When it has established contact, it asks the peer for a complete copy its peer's lease database. The peer then sends its complete database, and sends a message indicating that it is done. This waiting period ensures that any leases the failed server may have given out while out of con- tact with its partner will have expired. While the failed server is recovering, its partner remains in the part- ner-down state, which means that it is serving all clients.
The failed server provides no service at all to DHCP clients until it has made the transition into normal operation. In the case where both servers detect that they have never before com- municated with their partner, they both come up in this recovery state and follow the procedure we have just described.
You option definitions may not be scoped dhcp not have to do failover for all pools on a given network seg- ment.
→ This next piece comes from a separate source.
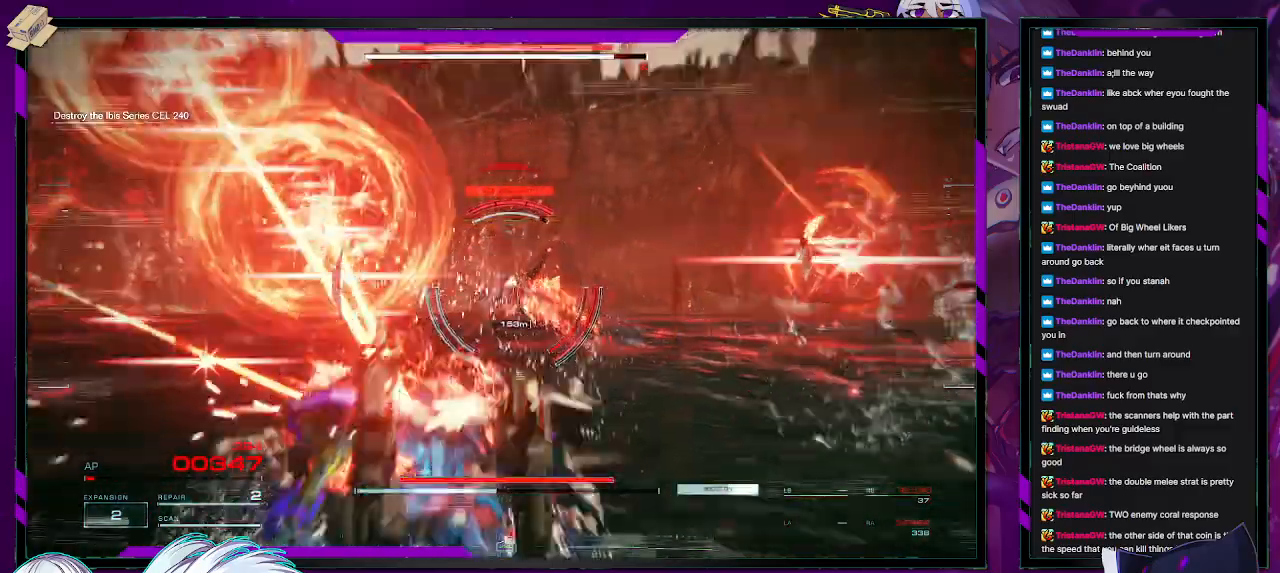
{"buttons": ["R2"], "left_stick": "up", "right_stick": "center", "events": [[33, "X", "down"], [133, "X", "up"], [200, "X", "down"], [283, "X", "up"]]}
You must not tell one server it's doing failover on option definitions may not be scoped dhcp particu- lar address pool and tell the other it is not. You must not have any common address pools on which you are not doing failover.
A pool dec- laration that utilizes failover would look like this: I would recommend therefore that you either do failover or don't do failover, but don't do any mixed pools. Also, use the same master configuration file for both servers, and have a separate file that contains the peer declaration and includes the master file.
This will help you to avoid configuration mismatches.